Other constituents of environmental tobacco smoke, sometimes called second-hand smoke, also were not present in the levels previously thought, Jenkins said. For example, a study published in the Journal of the American Medical Association in 1993 concluded that average RSP levels were 117 and 348 micrograms per cubic meter for bars and restaurants, respectively, while the ORNL study found those levels to be 67 and 135, respectively.
While the higher estimates in earlier studies may be explained by the choice of the establishments in which the studies were conducted, another reason for the difference could be that today's ventilation systems are more efficient, Jenkins said.
The Knoxville study also showed that for bartenders who live with smokers, the away-from-work exposure is at least as important as the at-work exposure.
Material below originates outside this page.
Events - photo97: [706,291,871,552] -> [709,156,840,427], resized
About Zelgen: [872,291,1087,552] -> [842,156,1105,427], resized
And people who are highly exposed at home tend to be more highly exposed at work, probably because they don't avoid it as much, Jenkins said.
Jenkins' paper, "Determination of Exposure to Environmental Tobacco Smoke in Restaurants and Tavern Workers in One U.S. City," is scheduled to be published in this month's issue of Journal of Exposure Analysis and Environmental Epidemiology.
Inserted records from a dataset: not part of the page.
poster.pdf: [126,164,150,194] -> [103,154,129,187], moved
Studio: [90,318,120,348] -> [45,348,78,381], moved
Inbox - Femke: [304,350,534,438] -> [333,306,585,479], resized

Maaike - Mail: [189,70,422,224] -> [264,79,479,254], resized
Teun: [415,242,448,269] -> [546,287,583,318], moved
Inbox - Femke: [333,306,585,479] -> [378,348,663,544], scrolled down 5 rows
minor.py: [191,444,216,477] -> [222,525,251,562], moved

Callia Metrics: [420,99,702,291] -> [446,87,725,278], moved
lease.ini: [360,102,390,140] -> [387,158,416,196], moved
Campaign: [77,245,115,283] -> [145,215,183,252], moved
The "Restaurant and Tavern Workers" study builds upon findings of an earlier ORNL study involving 16 cities and more than 1,500 subjects nationwide. In that study, test subjects wore separate air sampling devices at work and away from work over a 24-hour period. Results from this approach differ dramatically from stationary air sampling, which does not take into account the constantly changing conditions as people move from place to place throughout the day, Jenkins said.
"The fact is that while individuals may live or work in environments where there is smoke, stationary monitors cannot take into account changes in smoke exposure resulting from changes in a person's micro-environment," Jenkins said. "In these micro-environments, a person may be closer to or farther away from various sources of environmental tobacco smoke."
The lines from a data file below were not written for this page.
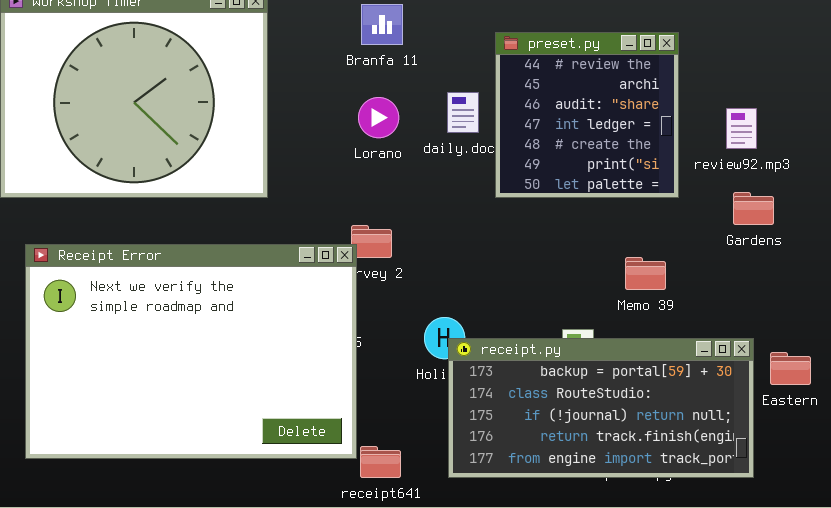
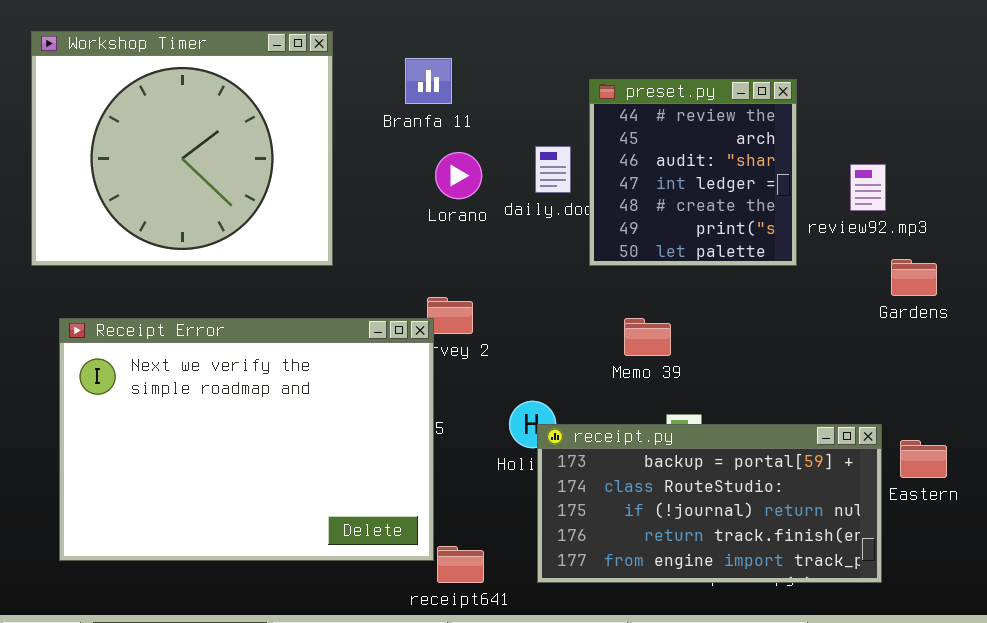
Branfa 11: [361,4,403,45] -> [405,58,452,104], moved
Gardens: [733,192,774,225] -> [891,259,937,296], moved
Memo 39: [625,257,666,290] -> [624,318,671,356], moved

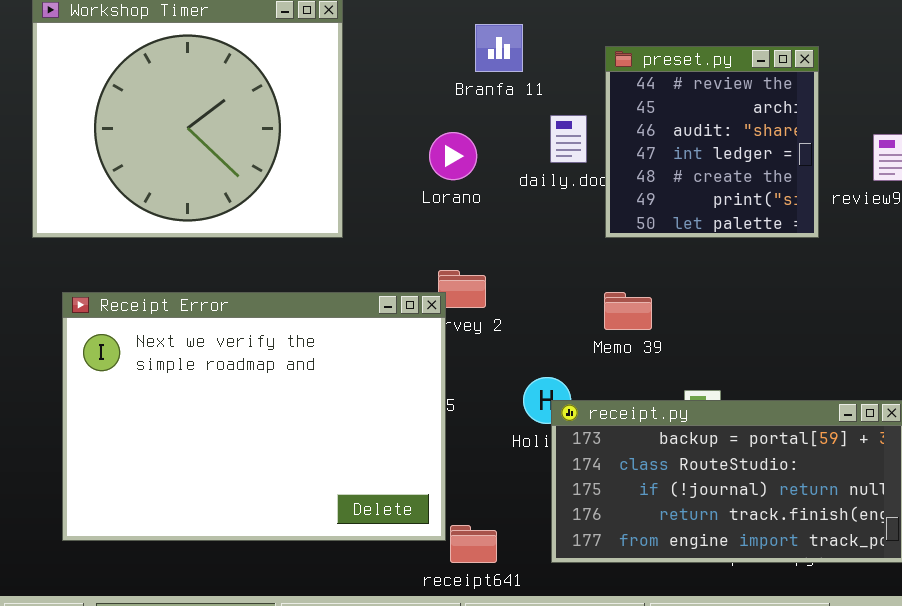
Branfa 11: [405,58,452,104] -> [475,24,523,72], moved
Lorano: [435,152,482,199] -> [429,132,477,180], moved
Memo 39: [624,318,671,356] -> [604,292,652,330], moved

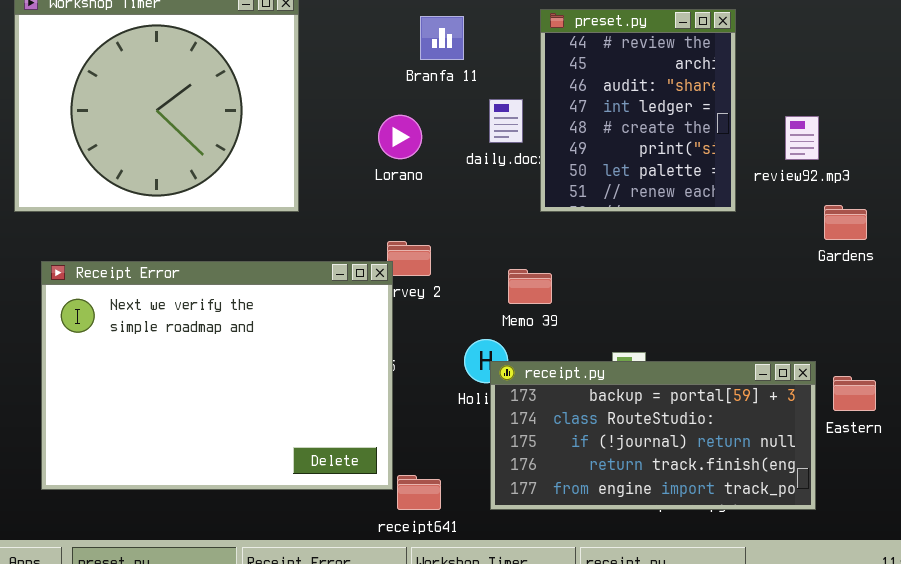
preset.py: [605,46,819,238] -> [540,9,736,212], resized
Memo 39: [604,292,652,330] -> [508,269,552,304], moved

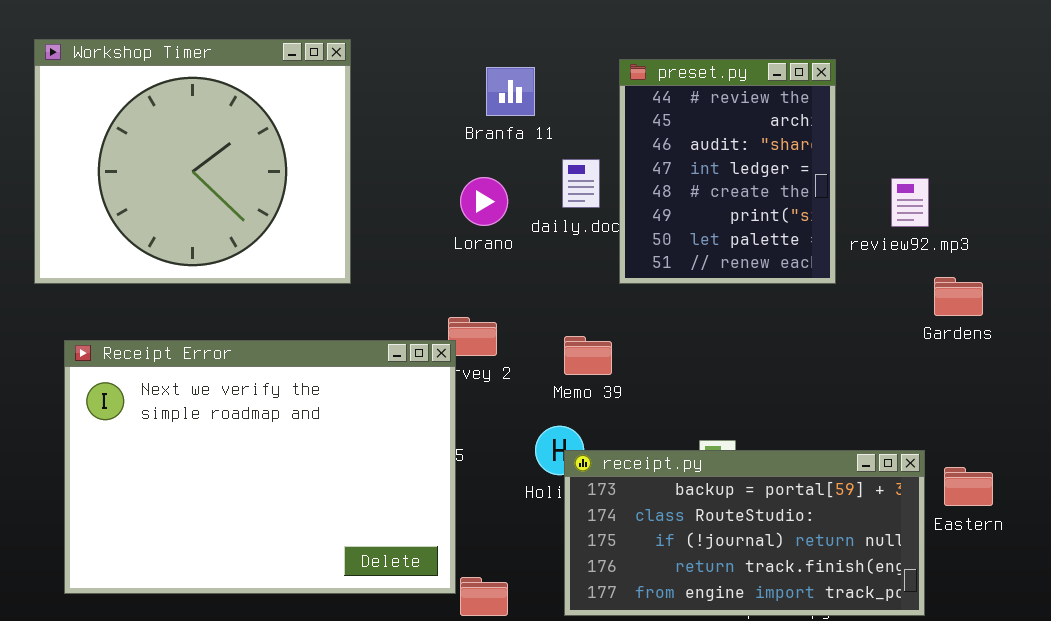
Lorano: [378,115,422,159] -> [460,177,508,226], moved
Memo 39: [508,269,552,304] -> [564,336,612,375], moved

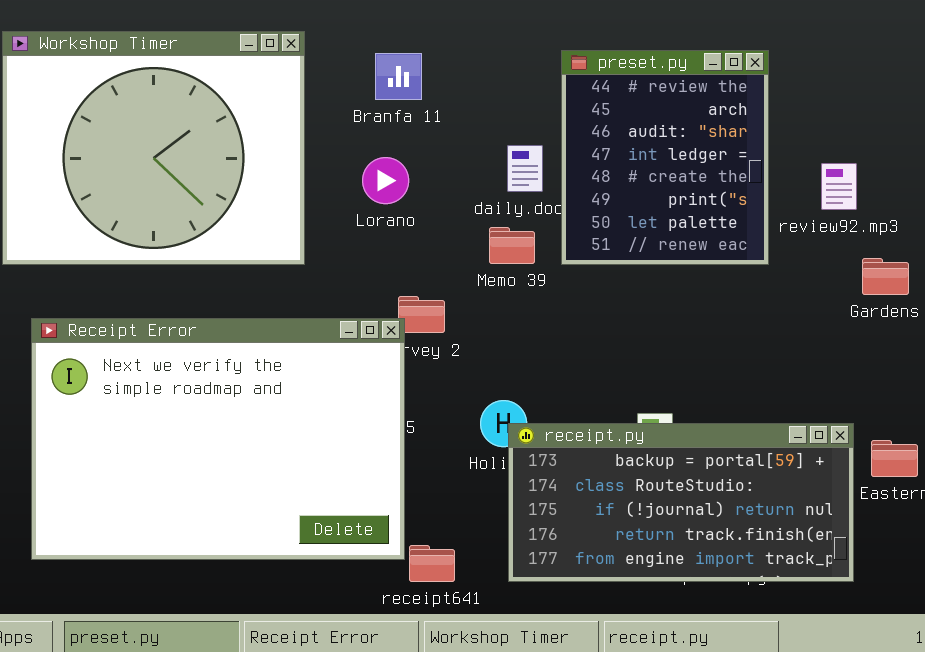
Branfa 11: [486,67,535,116] -> [375,53,422,100], moved
Lorano: [460,177,508,226] -> [362,157,409,204], moved
Memo 39: [564,336,612,375] -> [489,227,535,264], moved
Over the last six or seven years, more data on personal exposure to tobacco smoke has become available and the methods for measuring and analyzing the smoke have become more sophisticated.
The 16-cities study, the largest of its kind ever conducted in a single country, found the highest levels of environmental tobacco smoke nicotine levels in workplaces where smoking is permitted to be between 9.41 and 14.9 micrograms per cubic meter, far lower than the numbers assumed by EPA and OSHA.
"A well-known toxicological principle is that the poison is in the dose," Jenkins said. "It's pretty clear that the environmental tobacco smoke dose is pretty low for most people."
Extensive controls were employed in collecting and analyzing the air samples collected by the 1,564 participants in the study, Jenkins said. Test subjects also submitted to saliva tests that would reveal cotinine, a constituent of tobacco smoke. Smokers were excluded from the study.
Cities used for the study were Baltimore; Boise, Idaho; Buffalo; Columbus, Ohio; Daytona Beach, Fla.; Fresno, Calif.; Grand Rapids, Mich.; Indianapolis; Knoxville; New Orleans; Philadelphia; Phoenix; Portland, Maine; San Antonio, Texas; Seattle and St. Louis.
A book that delves into this work, "The Chemistry of Environmental Tobacco Smoke: Composition and Measurement: Second Edition," is expected to be released in March. Co-writers are Jenkins, Mike Guerin and Bruce Tomkins of the Chemical and Analytical Sciences Division.
Authors of the restaurants and tavern workers study are Jenkins, Mike Maskarinec and Amy Dindal of the Chemical and Analytical Sciences Division and Richard Counts of the Computer Science and Mathematics Division.
The research was funded by the Center for Indoor Air Research. ORNL is a DOE multiprogram research facility managed by Lockheed Martin Energy Research Corporation.